I guarantee most, if not all men, have some level of that pressure hanging over them, even if you don't think they're thinking of it. Most of us (including myself) do not partake in messy work relationships, respect boundaries, respect others, and live a normal happy life. But the pressure still hangs over us all.

In your case you gave a coworker a massage and others rightly reported you for doing so. You admittedly shouldn't have done it, but you cope with it by believing she felt it was consensual behavior, even though it was completely inappropriate for the workplace, likely against workplace rules, and you have no true way of knowing if she actually was okay with it or reported you herself. Because even if she said she did not, you will never know.

30 minutes ago, Boris Farage said:

I see. So we're never supposed to blame the women. But it's my own fault if I fall victim to false accusations because I went out for drinks and wanted to make sure someone got home ok.

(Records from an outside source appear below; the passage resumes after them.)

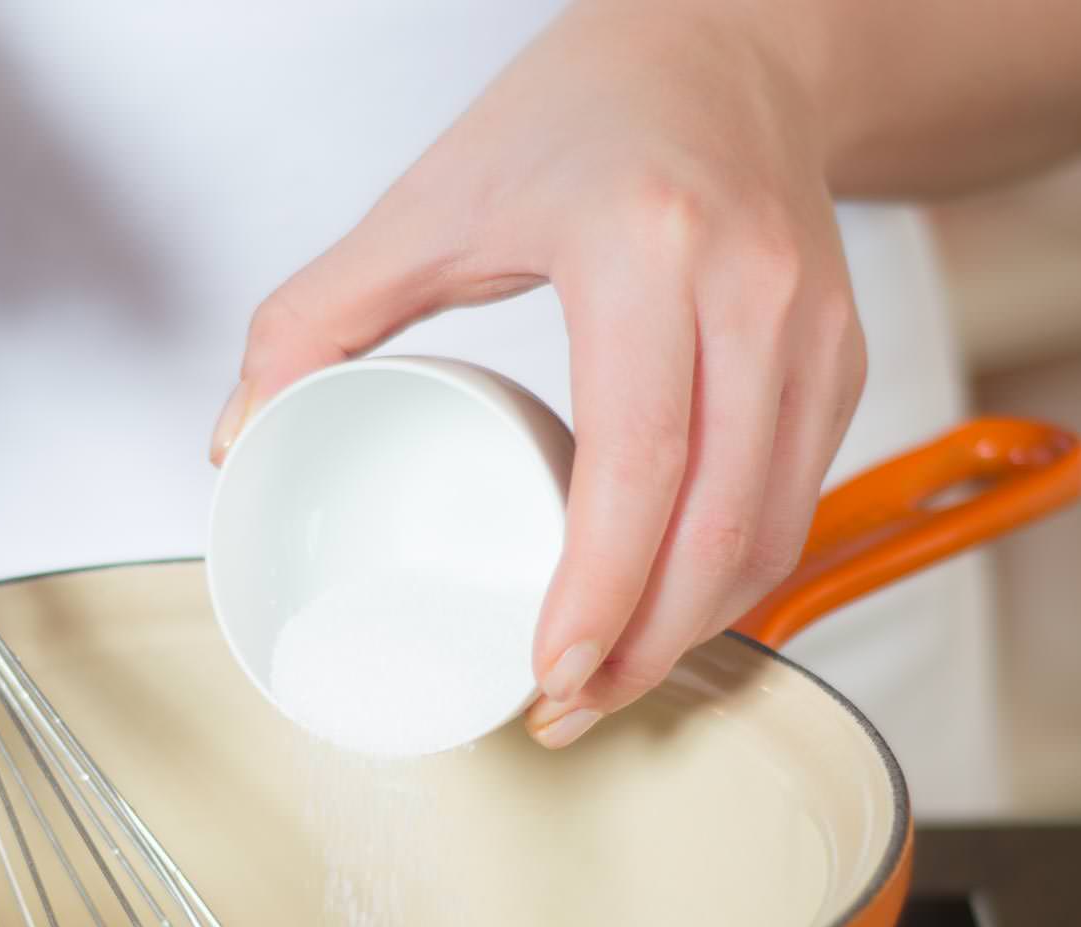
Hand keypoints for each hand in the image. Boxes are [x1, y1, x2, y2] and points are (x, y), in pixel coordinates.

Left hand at [215, 0, 865, 747]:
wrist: (728, 47)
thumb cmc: (582, 112)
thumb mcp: (429, 199)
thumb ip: (316, 314)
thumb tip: (237, 437)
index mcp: (643, 247)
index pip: (640, 457)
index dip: (599, 589)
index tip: (546, 672)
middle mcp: (751, 290)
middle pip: (719, 522)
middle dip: (644, 647)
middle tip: (563, 707)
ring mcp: (814, 327)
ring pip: (774, 529)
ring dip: (694, 630)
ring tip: (605, 680)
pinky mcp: (843, 356)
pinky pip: (797, 499)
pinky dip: (733, 577)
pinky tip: (667, 611)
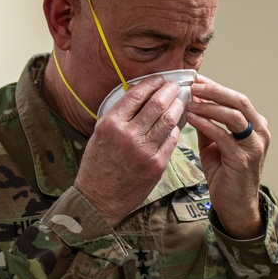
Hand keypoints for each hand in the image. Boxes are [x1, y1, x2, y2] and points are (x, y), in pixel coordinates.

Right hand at [75, 75, 184, 225]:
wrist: (98, 199)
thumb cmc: (97, 165)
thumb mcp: (99, 134)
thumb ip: (119, 116)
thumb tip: (140, 96)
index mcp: (111, 124)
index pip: (137, 94)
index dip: (152, 83)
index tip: (160, 79)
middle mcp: (128, 135)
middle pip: (158, 104)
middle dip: (170, 91)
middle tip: (175, 86)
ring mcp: (145, 150)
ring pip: (169, 120)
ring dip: (178, 107)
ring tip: (180, 102)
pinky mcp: (157, 164)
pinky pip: (172, 140)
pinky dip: (175, 130)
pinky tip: (175, 125)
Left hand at [184, 75, 269, 238]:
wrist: (235, 206)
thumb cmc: (226, 176)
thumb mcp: (215, 146)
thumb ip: (208, 125)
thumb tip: (193, 103)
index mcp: (256, 127)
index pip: (236, 99)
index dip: (215, 87)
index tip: (195, 79)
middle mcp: (260, 133)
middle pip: (239, 101)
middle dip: (214, 90)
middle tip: (193, 84)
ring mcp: (254, 146)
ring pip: (233, 115)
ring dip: (209, 105)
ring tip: (190, 100)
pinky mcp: (243, 159)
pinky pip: (223, 136)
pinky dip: (206, 124)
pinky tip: (192, 118)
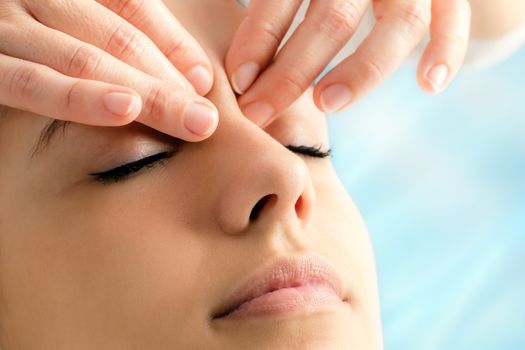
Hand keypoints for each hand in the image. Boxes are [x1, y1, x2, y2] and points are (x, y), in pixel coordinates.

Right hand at [0, 0, 216, 140]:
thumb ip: (114, 29)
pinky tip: (122, 110)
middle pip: (115, 37)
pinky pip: (31, 81)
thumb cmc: (16, 34)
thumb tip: (189, 72)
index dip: (171, 44)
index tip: (202, 81)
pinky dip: (78, 96)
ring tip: (189, 120)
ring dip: (143, 93)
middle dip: (166, 80)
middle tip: (207, 117)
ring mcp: (2, 25)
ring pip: (84, 57)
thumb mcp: (61, 23)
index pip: (130, 7)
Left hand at [226, 0, 470, 125]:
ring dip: (362, 70)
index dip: (258, 38)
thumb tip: (235, 56)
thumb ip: (276, 4)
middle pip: (333, 18)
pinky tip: (428, 86)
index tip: (239, 81)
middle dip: (292, 72)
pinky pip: (456, 19)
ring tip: (325, 105)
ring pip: (399, 24)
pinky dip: (447, 50)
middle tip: (259, 112)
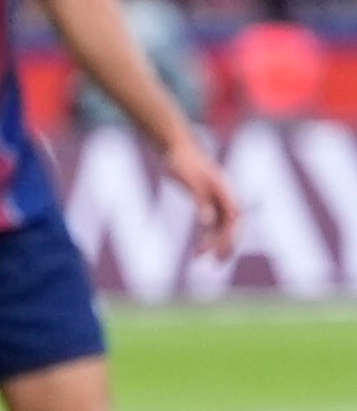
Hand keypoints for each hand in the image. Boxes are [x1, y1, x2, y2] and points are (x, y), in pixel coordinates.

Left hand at [164, 133, 239, 261]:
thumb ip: (201, 200)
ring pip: (222, 227)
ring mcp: (217, 199)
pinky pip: (212, 224)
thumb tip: (207, 223)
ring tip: (201, 259)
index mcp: (224, 190)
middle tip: (217, 263)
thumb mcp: (190, 180)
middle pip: (232, 225)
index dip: (230, 235)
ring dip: (215, 243)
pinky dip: (207, 237)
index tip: (220, 252)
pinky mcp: (207, 201)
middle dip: (227, 244)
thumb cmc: (182, 161)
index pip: (234, 218)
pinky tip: (198, 251)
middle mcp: (225, 196)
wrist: (176, 147)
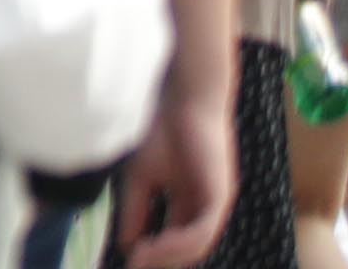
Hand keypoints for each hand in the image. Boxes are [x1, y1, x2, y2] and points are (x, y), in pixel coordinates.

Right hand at [113, 79, 239, 268]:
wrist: (181, 95)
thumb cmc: (161, 127)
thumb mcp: (140, 176)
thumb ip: (135, 209)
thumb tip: (127, 245)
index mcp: (189, 200)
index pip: (173, 237)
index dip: (152, 251)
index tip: (129, 261)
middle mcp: (206, 205)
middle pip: (187, 246)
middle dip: (161, 259)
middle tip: (136, 266)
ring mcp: (216, 202)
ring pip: (197, 244)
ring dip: (168, 255)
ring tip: (141, 259)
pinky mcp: (221, 195)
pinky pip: (203, 229)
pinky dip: (180, 241)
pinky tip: (156, 244)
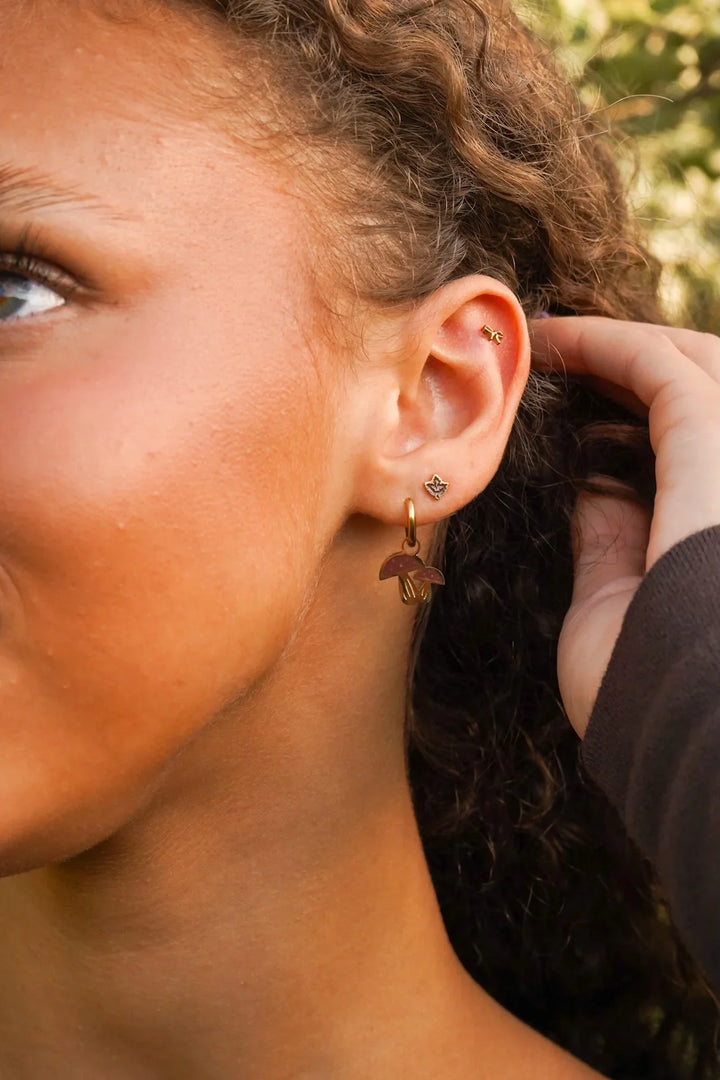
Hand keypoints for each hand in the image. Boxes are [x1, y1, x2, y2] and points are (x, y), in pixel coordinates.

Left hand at [529, 317, 719, 738]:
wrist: (687, 751)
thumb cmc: (644, 705)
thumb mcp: (616, 610)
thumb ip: (613, 542)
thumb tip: (594, 488)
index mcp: (714, 526)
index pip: (692, 444)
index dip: (634, 409)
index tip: (566, 399)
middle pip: (710, 390)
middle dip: (633, 366)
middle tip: (555, 354)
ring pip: (700, 368)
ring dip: (621, 347)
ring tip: (548, 341)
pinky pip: (666, 376)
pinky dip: (609, 347)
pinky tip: (555, 343)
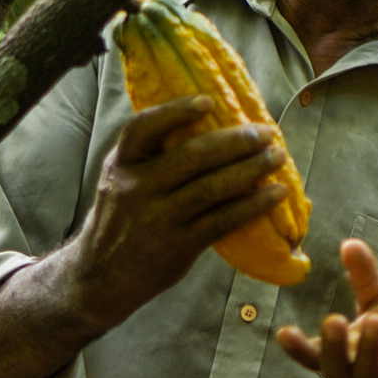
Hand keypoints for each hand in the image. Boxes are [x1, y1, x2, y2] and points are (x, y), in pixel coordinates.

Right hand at [64, 96, 286, 329]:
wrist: (101, 276)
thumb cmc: (122, 219)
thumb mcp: (121, 180)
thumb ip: (151, 157)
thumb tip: (211, 127)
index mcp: (121, 163)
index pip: (143, 128)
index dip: (176, 111)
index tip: (210, 101)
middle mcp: (136, 188)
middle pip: (193, 156)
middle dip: (236, 141)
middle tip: (266, 133)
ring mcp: (157, 218)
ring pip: (213, 188)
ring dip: (252, 170)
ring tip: (277, 158)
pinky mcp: (178, 245)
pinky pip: (222, 220)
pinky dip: (252, 205)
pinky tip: (274, 195)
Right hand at [276, 239, 377, 377]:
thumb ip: (363, 278)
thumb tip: (348, 242)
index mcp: (351, 354)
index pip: (318, 357)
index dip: (300, 349)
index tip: (284, 332)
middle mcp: (367, 372)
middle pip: (340, 370)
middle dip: (333, 348)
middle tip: (332, 320)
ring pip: (374, 375)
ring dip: (371, 348)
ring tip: (374, 318)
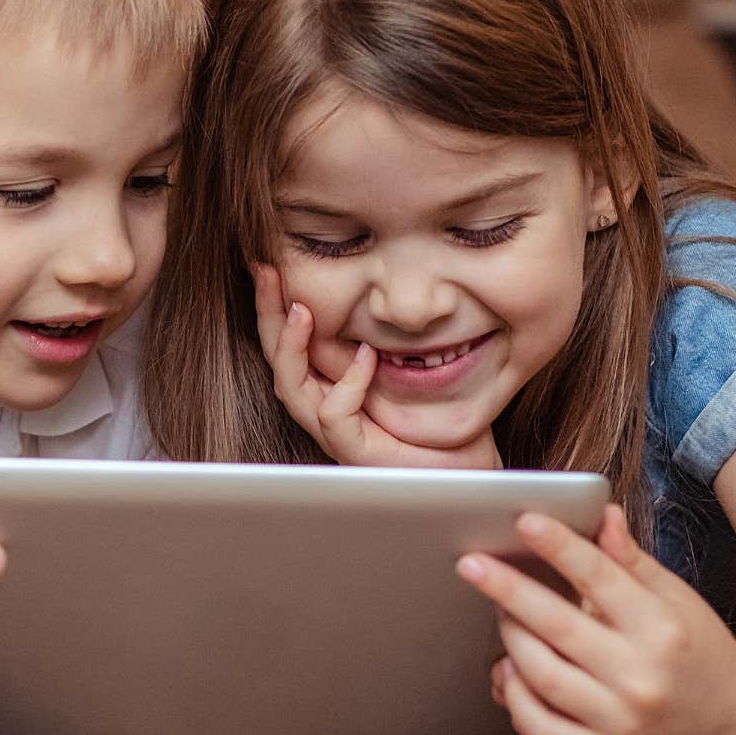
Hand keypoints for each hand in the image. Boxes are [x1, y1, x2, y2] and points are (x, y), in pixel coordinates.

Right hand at [251, 263, 500, 467]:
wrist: (469, 470)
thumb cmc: (444, 422)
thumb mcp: (412, 365)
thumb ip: (388, 336)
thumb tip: (380, 286)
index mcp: (333, 386)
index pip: (289, 344)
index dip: (273, 307)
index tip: (271, 264)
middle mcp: (326, 410)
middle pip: (278, 361)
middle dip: (268, 314)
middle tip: (265, 271)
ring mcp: (338, 435)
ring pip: (292, 390)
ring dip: (292, 348)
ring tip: (300, 310)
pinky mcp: (357, 454)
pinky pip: (334, 416)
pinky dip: (347, 384)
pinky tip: (367, 356)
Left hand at [459, 504, 735, 734]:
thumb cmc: (698, 649)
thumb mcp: (675, 597)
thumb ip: (631, 561)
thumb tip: (602, 515)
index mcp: (661, 628)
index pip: (599, 577)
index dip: (558, 546)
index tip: (524, 521)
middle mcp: (641, 677)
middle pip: (557, 626)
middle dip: (508, 589)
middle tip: (473, 564)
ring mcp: (621, 722)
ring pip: (542, 676)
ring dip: (510, 640)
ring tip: (499, 613)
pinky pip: (541, 728)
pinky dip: (516, 697)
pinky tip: (509, 669)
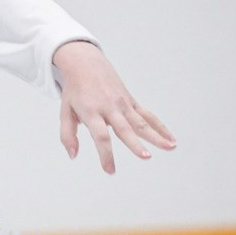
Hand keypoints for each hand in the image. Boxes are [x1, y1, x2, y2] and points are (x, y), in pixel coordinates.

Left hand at [53, 40, 174, 174]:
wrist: (85, 64)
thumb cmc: (75, 91)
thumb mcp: (65, 111)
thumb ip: (67, 135)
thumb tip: (73, 156)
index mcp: (91, 112)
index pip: (101, 136)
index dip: (106, 154)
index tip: (110, 170)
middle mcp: (109, 107)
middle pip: (124, 129)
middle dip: (136, 144)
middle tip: (146, 157)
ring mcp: (122, 103)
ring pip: (141, 121)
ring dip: (156, 135)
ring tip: (170, 147)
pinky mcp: (131, 101)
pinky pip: (147, 115)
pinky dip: (160, 126)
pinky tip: (170, 138)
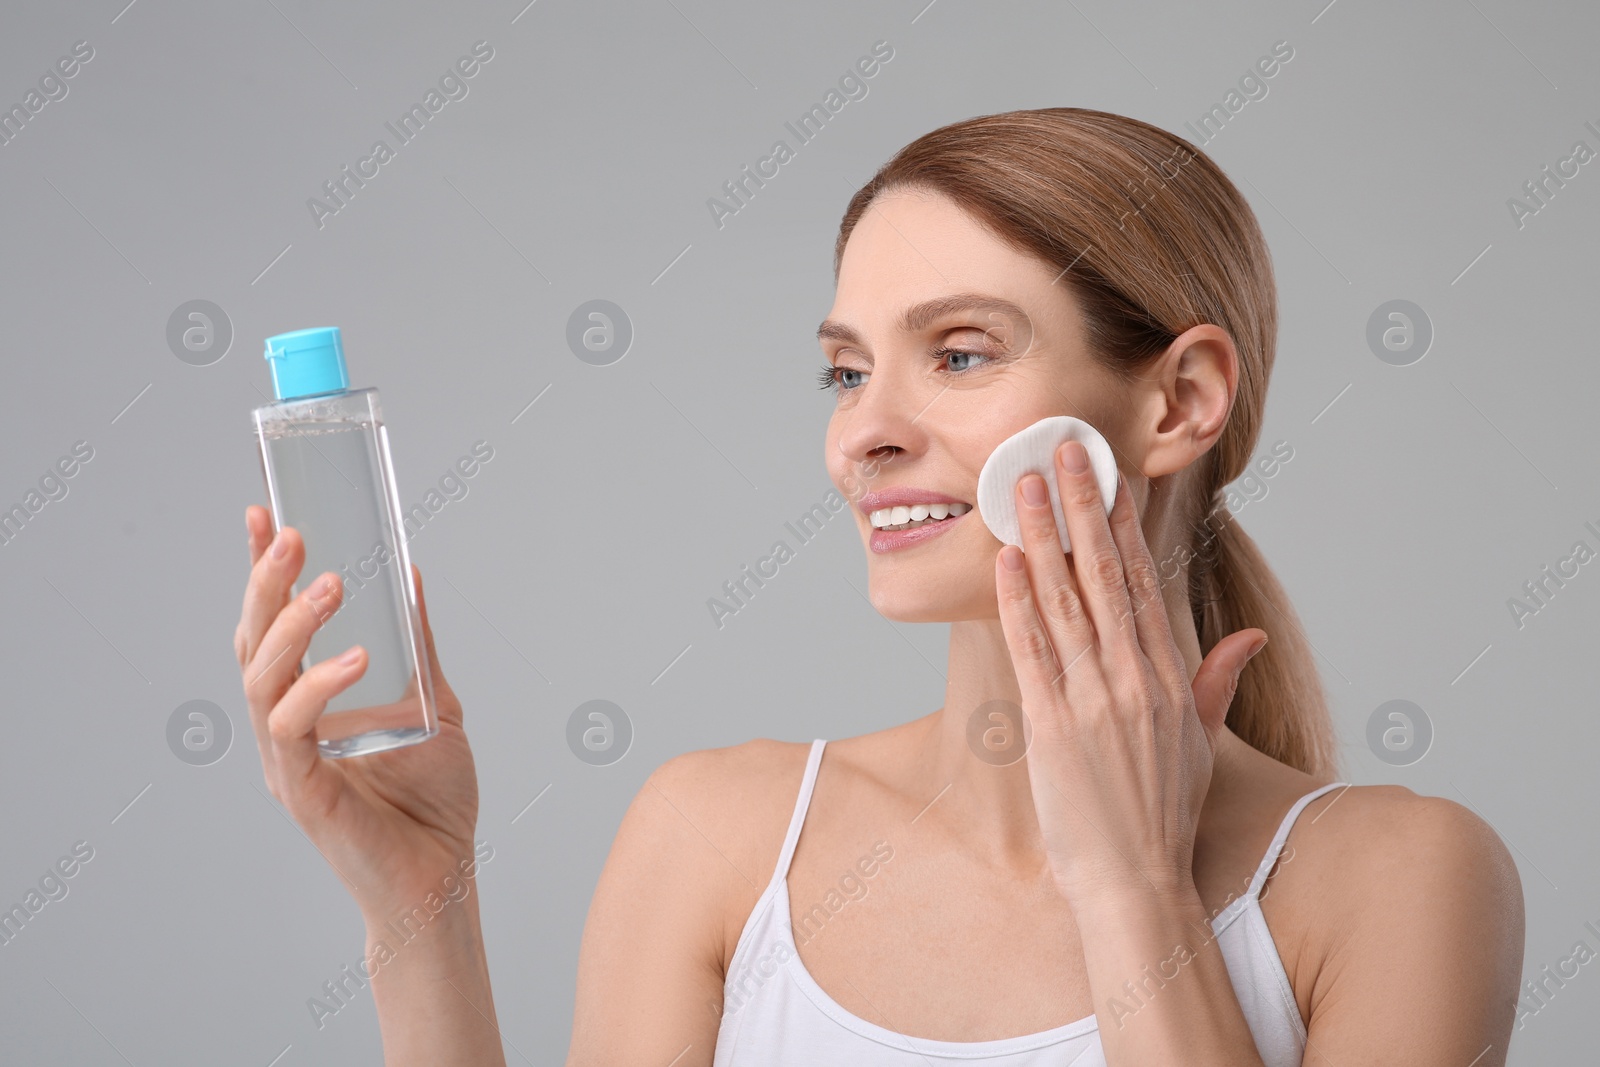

How about not putting yourself in that situation? You state that women should not do risky behavior, it works both ways. You state any accusations resulting in your behavior will always be false - but we do not know this. You are a poster on the internet, and we only have your say so. For every rape, assault, murder, and molestation that really occurs will have the abuser insisting they didn't do it or have a million lies and justifications for doing it. If you take a drunk woman home, there is no need to enter her home, or even put a blanket on her. You can choose to not take her home, you can choose to gather a bunch of non-drunk reliable persons to be witnesses to take her home, or you can call her a cab - you can even be just concerned about your own self and not worry about her. You can not go out drinking altogether. You have choices to make. Make smart ones.